小学校を卒業して中学校に上がり、高校に入学してからもずっと、そのお面は私の部屋にあった。最初に使い道を知ったのは中学生のときで、二年生だったと思う。私の余計なひと言で仲良しグループにヒビが入ってしまった。自分で自分を痛めつけないと気が済まないけど、実際にやるのは怖い。だから鬼のお面を被って、自分の顔を思い切り殴った。手がじんじんと痺れたけど、お面という鎧をまとった顔は、びくともしなかった。

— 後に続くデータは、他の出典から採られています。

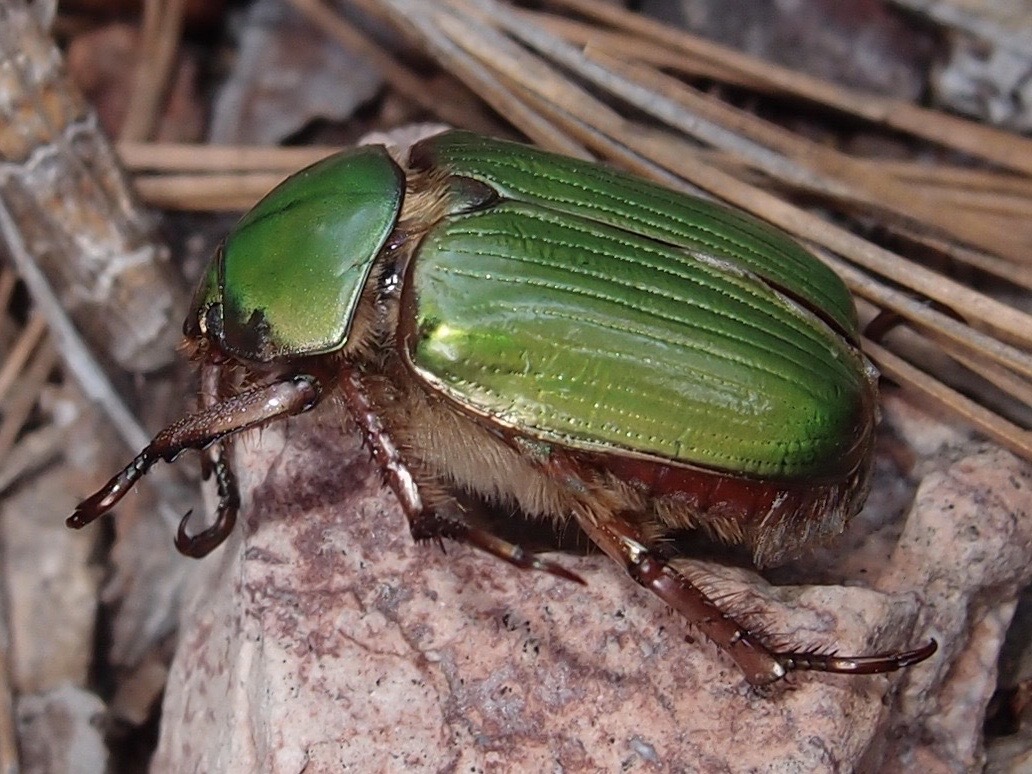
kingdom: Animalia
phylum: Arthropoda
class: Insecta
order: Coleoptera
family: Scarabaeidae
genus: Chrysina
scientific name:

嫌な目に遭ったときは、そのお面を被って鏡の前に立ち、小さな目出し穴からその姿を見つめて、鞄を自分の顔に思い切りぶつけた。凄い音が鳴るし体はよろけるけど、顔は無事。お面は相変わらず澄ました顔で、年が経つごとに少しずつ錆びてはいったけど、その揺るがない堅牢さは健在だった。
正俊と知り合ってからは、そんな鎧を自分で用意する必要がなくなった。なぜなら、お面の話をしたとき、正俊は『その鎧は夫の役目だ』と言ったから。ようやく私は、二十年近く手元に置いてきた鬼のお面を捨てた。
捨てたと思っていたのだけど。また正俊からメールが来ている。
『早織も、もうちょっと大きくなったら落ち着くよ』
早織は今年で二歳。正俊は、怪我が多いことを心配している。私の育児休暇が終わったらどうなるのかと思っているんだろう。さっきからずっと目が合っている早織に向かって、私は言った。
「邪魔するんじゃないよって話だよね」
最愛の娘に、二人で最強の鎧を着せると約束した。でもこれだけ怪我が多いと、最近は特に目が離せないで疲れ気味の私のことを、正俊は気にかけてくれている。それは、正直ありがたい。正俊は知らないだろうけど、私が早織にお裾分けしたのは、かつて私のものだった鎧だから。だから、そう簡単に壊れるはずはない。
でも、時折不安になる。なぜなら、早織の顔って触れば触るほど。
真っ赤になるし、ぐにゃぐにゃに歪むから。